98. Item 22(2) provides that the amendment made by item 2 applies in relation to goods exported to New Zealand on or after 1 January 2007 (whether the goods were produced or manufactured before, on or after that day).

99. Item 22(3) provides that the repeal of Subdivision G of Division 1E of Part VIII of the Customs Act 1901 on 1 January 2012 applies in relation to:

a.
goods imported into Australia on or after 1 January 2012; and
b.
goods imported into Australia before 1 January 2012, where the time for working out the rate of import duty on the goods had not occurred before 1 January 2012.

Therefore, even if goods were imported into Australia before 1 January 2012 and were still in a warehouse on that date, the rules set out in Subdivision G will not apply to those goods when they are entered into home consumption on or after 1 January 2012.

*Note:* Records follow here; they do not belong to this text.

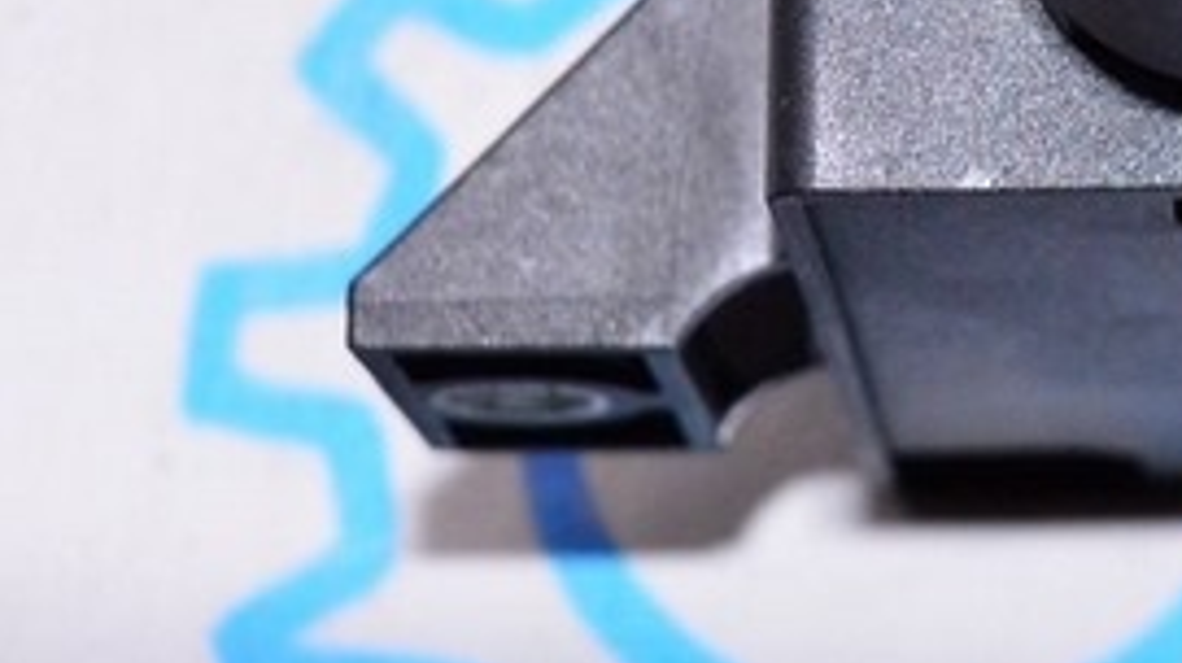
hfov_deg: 10.1
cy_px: -155
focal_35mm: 202
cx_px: 2085
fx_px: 6327
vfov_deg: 6.0
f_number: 8
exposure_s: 1/200
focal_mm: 34
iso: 1600
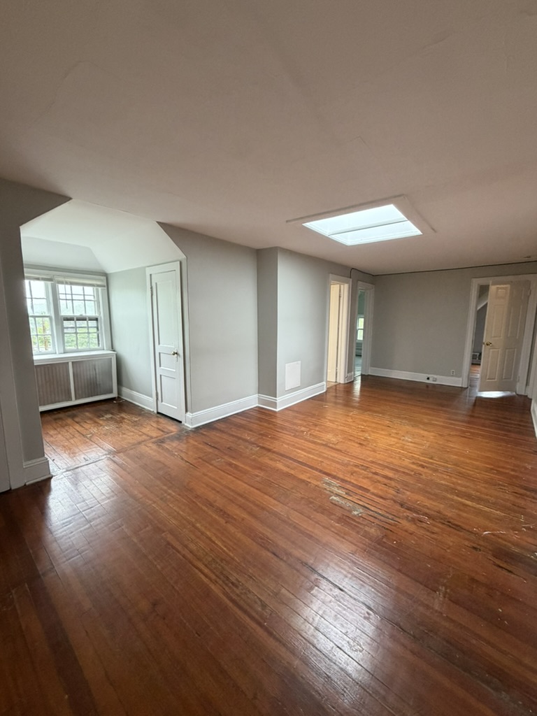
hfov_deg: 85.7
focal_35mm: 14
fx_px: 290
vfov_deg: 102.1
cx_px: 268
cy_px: 358
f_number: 2.2
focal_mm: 2.22
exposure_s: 1/60
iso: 250
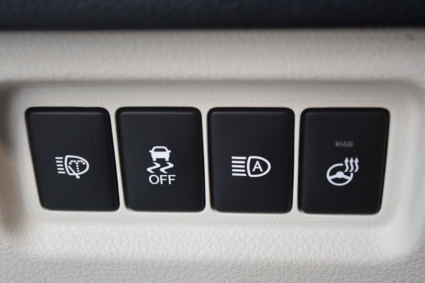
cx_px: 212
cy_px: 142
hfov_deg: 31.9
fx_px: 743
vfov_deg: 21.6
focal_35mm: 63
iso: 5600
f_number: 5.3
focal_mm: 42
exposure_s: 1/60
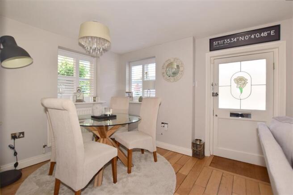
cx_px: 146
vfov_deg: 77.3
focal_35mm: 15
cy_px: 98
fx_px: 122
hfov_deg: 100.4
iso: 400
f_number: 6.3
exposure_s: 1/160
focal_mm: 10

Item 23 Transitional-manufactured raw materials

100. Item 23 provides that despite the repeal of section 153J of the Customs Act 1901 made by this Schedule, a determination in force under paragraph 153J(1)(c) of that Act immediately before the commencement of this item continues in force after that commencement as if it were a determination made under subsection 153ZIH(2) of that Act.